There are few reasons why it may be helpful for legal consultants:
- You want to practice law first before you focus on legal consulting. Working as a lawyer for a short time can help you build your professional skills and experience, and it may enhance your credibility as a legal consultant.
- You want to offer a wider range of services. If you’re a licensed lawyer in addition to a legal consultant, you may be able to offer more legal services to your clients.
- You want to have more career options. Even if your goal is consulting, you’ve already done the hard work of completing law school. Passing the bar exam gives you the flexibility to become a lawyer if you want to. And, it may just be fulfilling to close the loop on your law school journey by taking the bar exam.
If you decide to take the bar exam, our guide to studying for the bar exam on your own is a helpful resource.
As with any career path, you may not step into a legal consultant role the moment you graduate. If you want to pick up related legal work to build your experience first, without becoming a lawyer, consider seeking opportunities such as:
- Legal internships
- Volunteer legal work
- Industry-specific work (for example, if your goal is to be a legal consultant for real estate, consider working in the real estate industry)
- Legal support or legal research roles
Whether you’re looking for a full-time consulting role or you are aiming to help clients on a project basis, having a base of relevant legal work and experience on your resume can help you stand out in a positive way.
Get comfortable with legal technology
Whether you’re a lawyer or a legal consultant, being comfortable and proficient in today’s legal technology is a must for boosting your hireability and efficiency as a legal professional. This means staying informed on the latest tech trends in the legal industry (such as AI for lawyers) as well as learning how to use legal tech tools like Clio.
As Robert Jewett, Solo Attorney at Robert Jewett Law PLLC, explains, embracing Clio’s client intake solution improved more than just his intake process.
“…I was striving for efficiency when it came to the intake process,” Jewett said. “How could I move a potential client to an engaged client most efficiently? It’s not just about my time but it’s also about making the experience positive for my potential clients. I wanted to maximize my ability to do the work that only I can do. Things that can be automated really need to be automated.”
If you’re a law student, you can get comfortable legal technology early on—Clio’s Academic Access Program provides free Clio access to students.
Top skills for legal consultants
What skills do you need to be an effective legal consultant? While the legal knowledge and experience you gain in law school are essential for a legal consultant, there are also other skills that the most successful legal consultants—and lawyers—tend to master that can help you successfully work with and advise clients. These skills include the following:
- Attention to detail
- Research and analysis
- Business sense
- Creative problem solving: critical thinking skills, assessing situations
To learn more about how to embrace and develop these skills, read our post on the top seven skills for lawyers.
Final notes on becoming a legal consultant
Whether you’re already a lawyer or you’re just starting your journey towards becoming a legal professional, a career in legal consulting is a rewarding way to put your legal aptitude and communication skills to work.
While you won’t argue on behalf of clients in court, as a legal consultant you’ll give clients valuable guidance and legal advice as part of an exceptional client experience.
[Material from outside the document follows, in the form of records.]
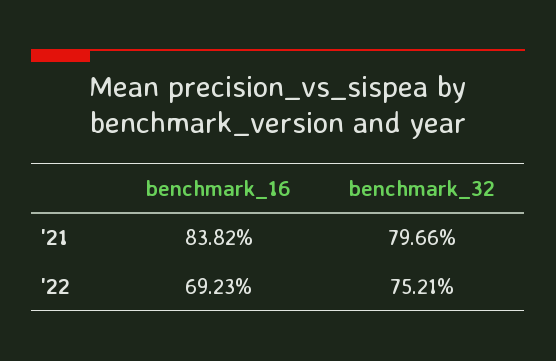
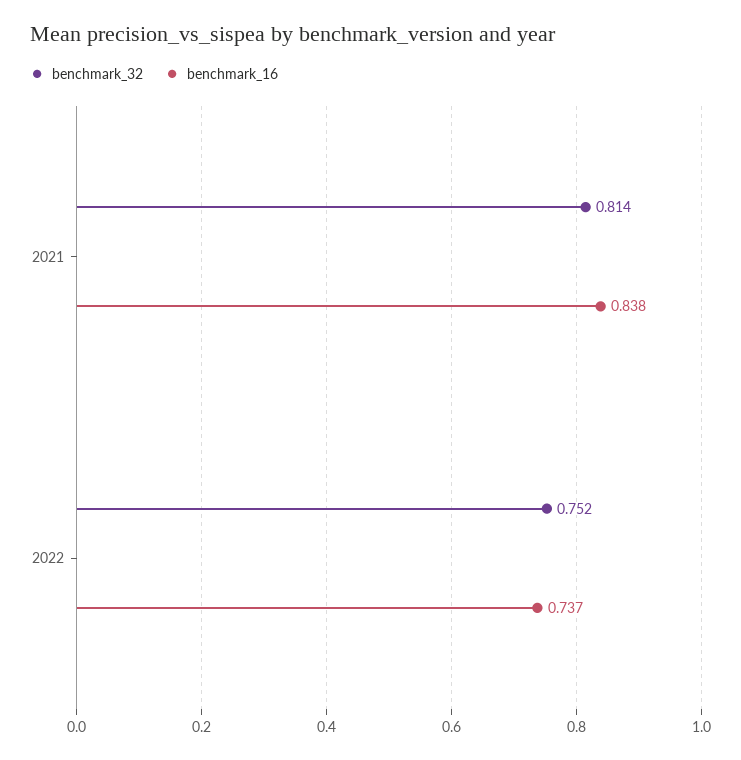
  {
    "benchmark_16": {
      "'21": 0.8382,
-     "'22": 0.6923
+     "'22": 0.737
    },
    "benchmark_32": {
-     "'21": 0.7966,
+     "'21": 0.814,
      "'22": 0.7521
    }
  }

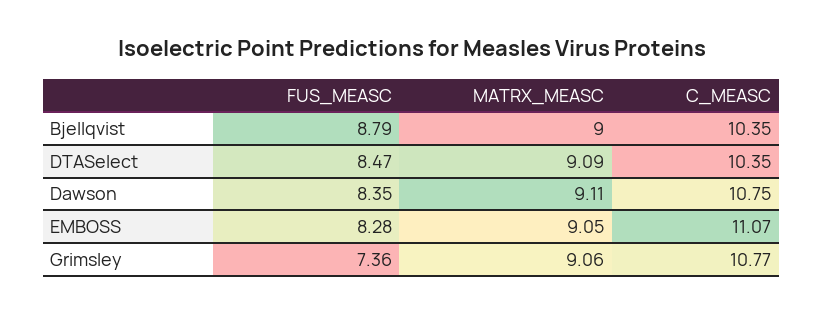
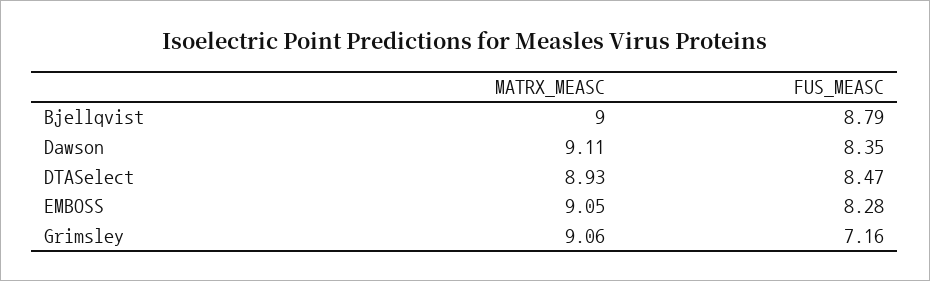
  {
    "FUS_MEASC": {
      "Bjellqvist": 8.79,
      "DTASelect": 8.47,
      "Dawson": 8.35,
      "EMBOSS": 8.28,
-     "Grimsley": 7.36
+     "Grimsley": 7.16
    },
    "MATRX_MEASC": {
      "Bjellqvist": 9,
-     "DTASelect": 9.09,
+     "DTASelect": 8.93,
      "Dawson": 9.11,
      "EMBOSS": 9.05,
      "Grimsley": 9.06
-   },
+   }
-   "C_MEASC": {
-     "Bjellqvist": 10.35,
-     "DTASelect": 10.35,
-     "Dawson": 10.75,
-     "EMBOSS": 11.07,
-     "Grimsley": 10.77
-   }
  }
Regardless of where you currently are on the path towards legal consulting, there are steps you can take right now to gain valuable experience and skills to support success in your future career. If you’re an undergraduate, for example, this could mean volunteering or joining relevant student organizations. Or, if you’re a law student, getting comfortable with using legal technology now can give you a leg up when you start your career.